SVWC READS: Reva Tooley
Twenty-six years ago, REVA TOOLEY hatched the idea of the Sun Valley Writers’ Conference—a place where writers and readers could gather every summer to talk about books and ideas, to laugh, and commune with each other and the beauty of the Wood River Valley. The idea for the festival grew out of Reva’s passion for books, her respect for the power and import of words, and her wide-ranging curiosity. She shares with us the books she has been reading during these intense days.
Photo Credit: Nils Ribi
THE END OF OCTOBER by Lawrence Wright
Just as the pandemic gathered speed, I happened to be reading Lawrence Wright’s gripping thriller, The End of October, a fictional account of a pandemic sweeping the globe. If Wright could imagine a virus taking the world by storm, as well as all the social and political consequences that would follow, we might question why governments and health organizations haven’t had the same level of imagination. Let’s hope the fictional ending—the liberation of all diseases—doesn’t mirror reality.
SAPIENS: A BRIEF HISTORY OF HUMANKIND by Yuval Noah Harari
Because browsing in independent bookstores quickly became off-limits, I started hunting through our family bookshelves for unread treasures, and found Sapiens: A Brief History of Humankind, by historian Yuval Noah Harari. This is one of those books I knew I should read, but kept putting off. It has turned out to be a life saver in these times. My husband, Bill, and I have been reading small sections of it aloud each evening so that we can really appreciate the many steps of evolution. Every page is worth a slow tempo. If the pandemic has a way of raising existential questions in our lives, this book has a way of answering them.
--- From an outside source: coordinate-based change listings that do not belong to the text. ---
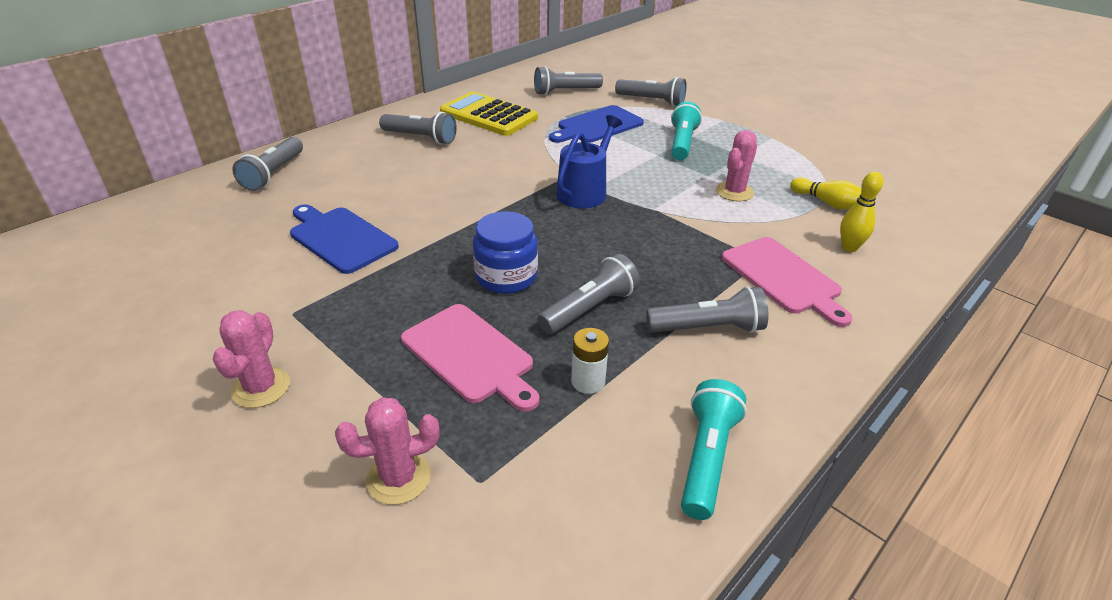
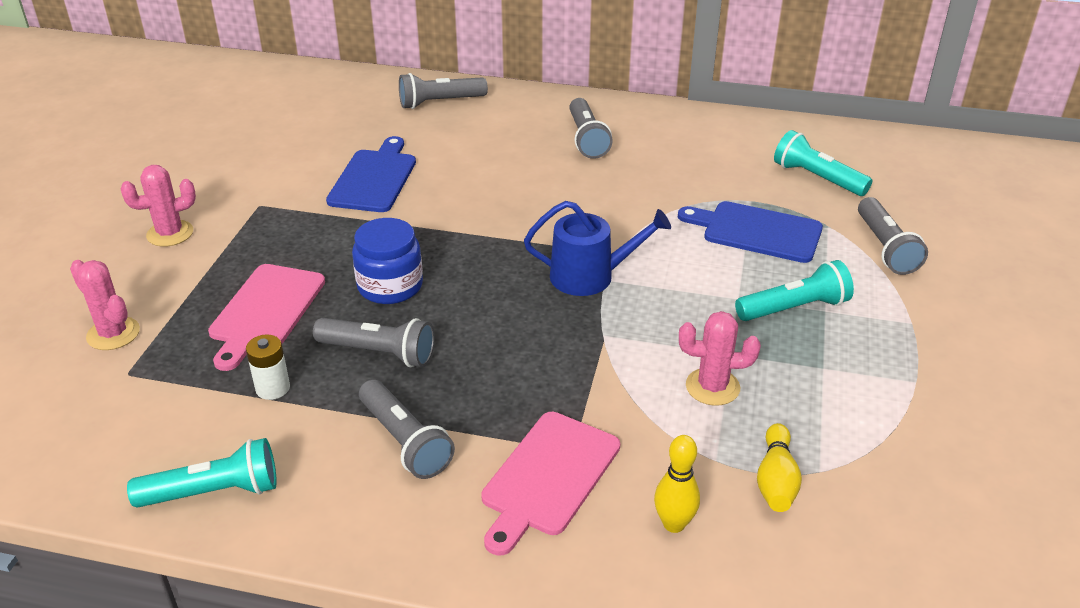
camera: 60 degrees right, 0 degrees up
yellow calculator [440,91,538,136] -> none
grey flashlight [534,66,603,95] -> turquoise flashlight [774,130,872,196]

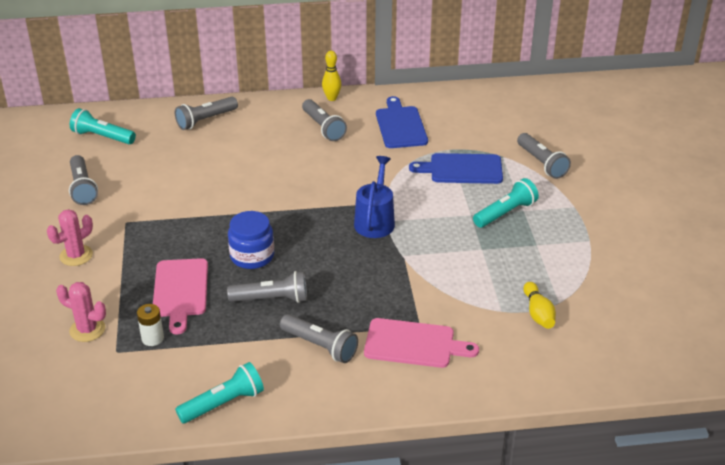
camera: 20 degrees left, 0 degrees up
white battery [246,334,290,400] -> white battery moved to [137,304,164,346]
blue cutting board [326,136,416,212] -> blue cutting board moved to [376,96,428,148]
pink cutting board [481,412,620,556] -> pink cutting board turned 90 degrees counterclockwise [364,318,479,368]
blue watering can [524,201,671,296] -> blue watering can turned 60 degrees counterclockwise [354,156,395,238]
yellow bowling pin [654,435,700,533] -> yellow bowling pin moved to [322,51,341,101]
pink cactus [679,311,761,406] -> none
turquoise flashlight [774,130,872,196] -> turquoise flashlight moved to [70,108,136,144]
none -> grey flashlight [69,155,98,205]

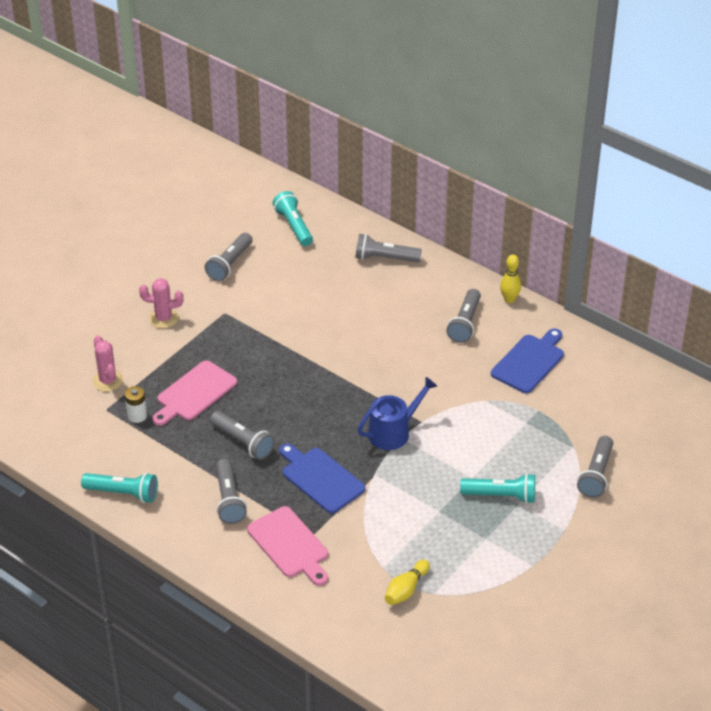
camera: 45 degrees right, 5 degrees up
blue jar [228,211,274,269] -> none
blue cutting board [409,153,503,184] -> blue cutting board moved to [279,443,366,513]

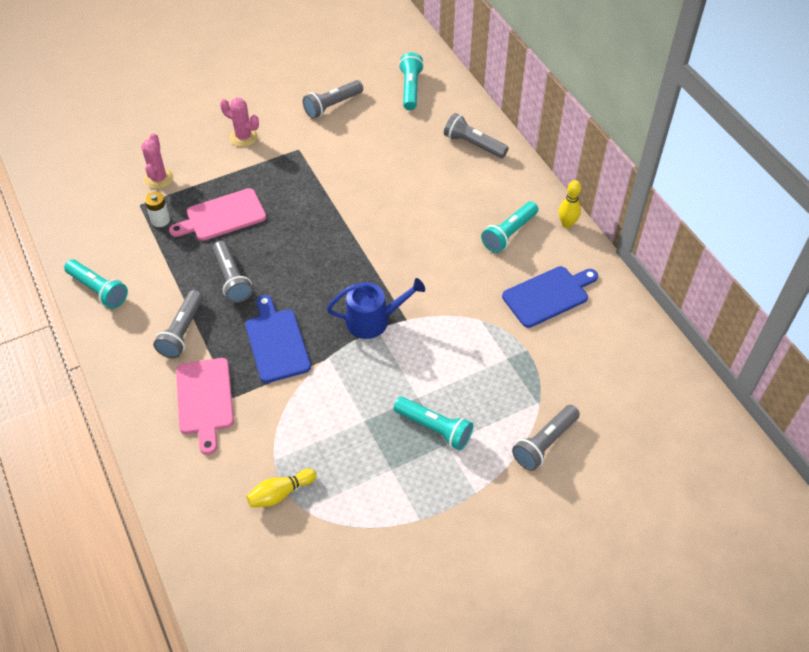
camera: 25 degrees right, 10 degrees up
grey flashlight [446,289,481,343] -> turquoise flashlight [481,201,538,253]

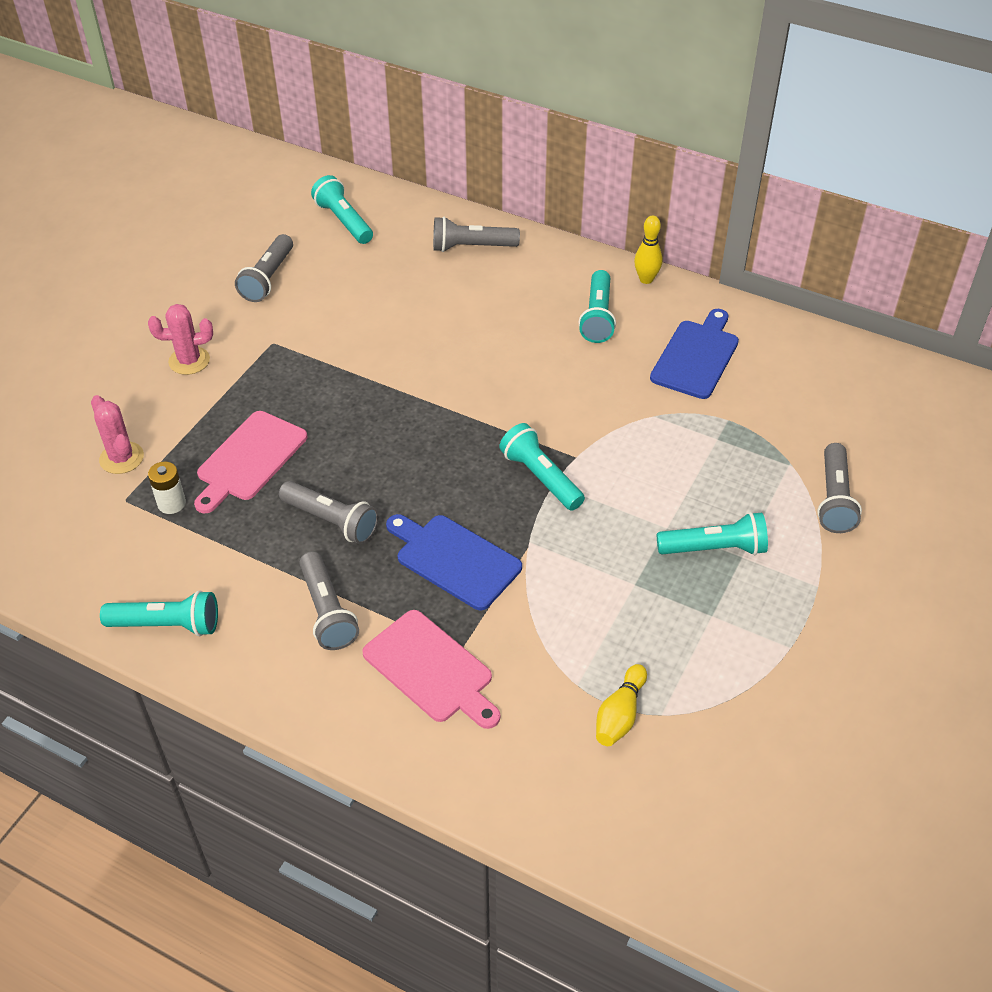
camera: 35 degrees left, 5 degrees down
blue watering can [327,278,425,339] -> turquoise flashlight [499,423,585,511]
THE WINTER SOLDIER by Daniel Mason
Last week I came across The Winter Soldier by Daniel Mason (author of The Piano Tuner), published in 2019. What a relief to put the newspapers aside, go back to 1914, and plunge into war and love, bravery and loss. Every once in a while, you meet an author who can breathe life into descriptions of the world around him. Daniel Mason is one of those writers.